Following up my query about how folks are making the most of their flow data, I’m also curious about what automated tasks people are performing as reactions to flow data, if any. This question is rooted in the reading & writing I’ve been doing about software defined networking.
For example, let’s say there’s a 10Mbps WAN link we use for voice as well as data that a monitoring station is getting flow data from. In a statically defined network (i.e. the way we do things today), we’ve probably built a QoS policy for that link based on expected peak call volume, but the key is that the interface definition is static. We make our best guess as to how to provision the interface based on traffic mix history and expected future trends.
But, what if the QoS policy was flexible based on current demand the flow data is telling us about? The idea is that the flow data gets exported to a controller that can reprovision the QoS policy of the WAN interface on the fly. More calls coming through? Beef up the low-latency queue. Fewer calls?
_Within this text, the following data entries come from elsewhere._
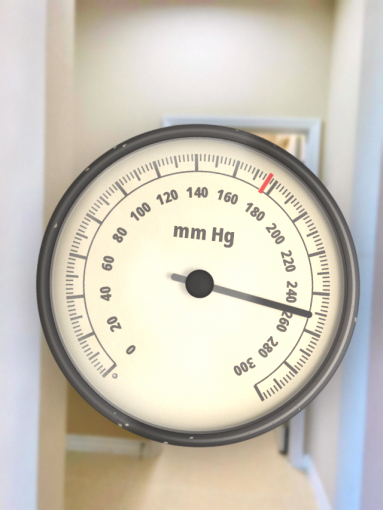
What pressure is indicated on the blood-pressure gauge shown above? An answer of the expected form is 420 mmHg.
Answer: 252 mmHg
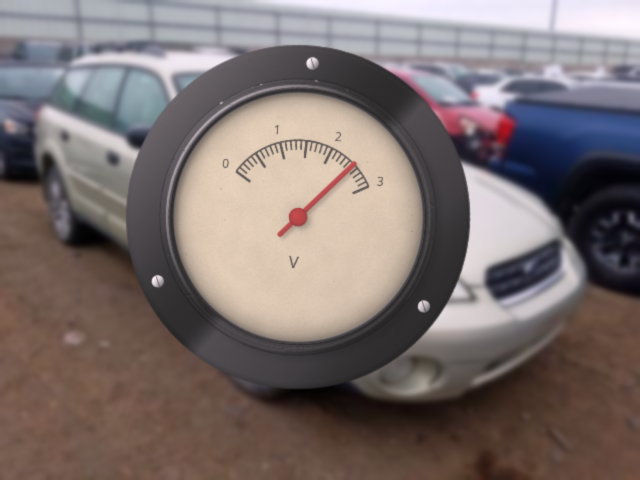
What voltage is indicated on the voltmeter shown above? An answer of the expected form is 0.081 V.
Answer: 2.5 V
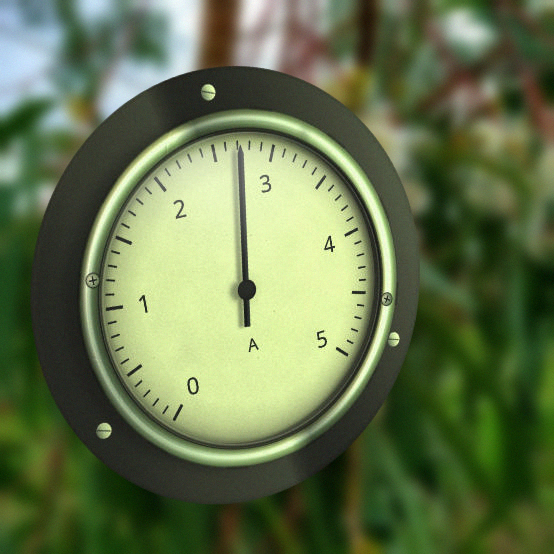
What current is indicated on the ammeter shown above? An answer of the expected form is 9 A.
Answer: 2.7 A
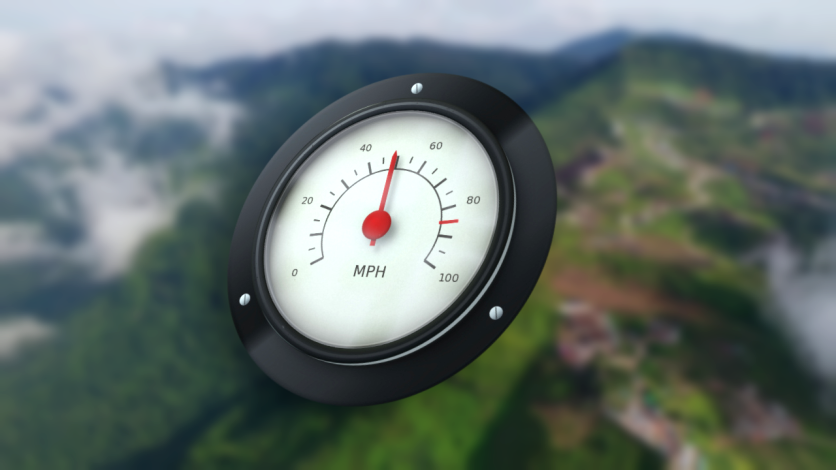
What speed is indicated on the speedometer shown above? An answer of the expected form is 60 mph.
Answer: 50 mph
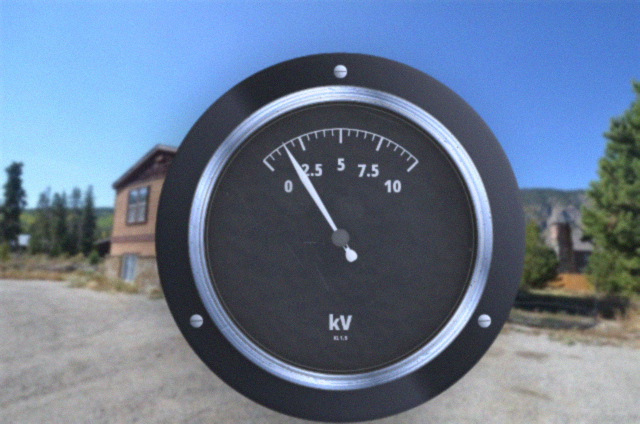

Re-allocate queues to other flows. I recognize that there are products that can do this, although I think of them as service provider tools than enterprise tools for the most part.
The question then is this: does running a network this way - where real-time flow data could change the overall traffic policy of a network – sound like the best thing ever, or more like a miserable pain in the backside you’d get sick of troubleshooting? I know networking vendors want to take our networks to this software defined panacea in a thousand different ways, so it’s an interesting point to discuss.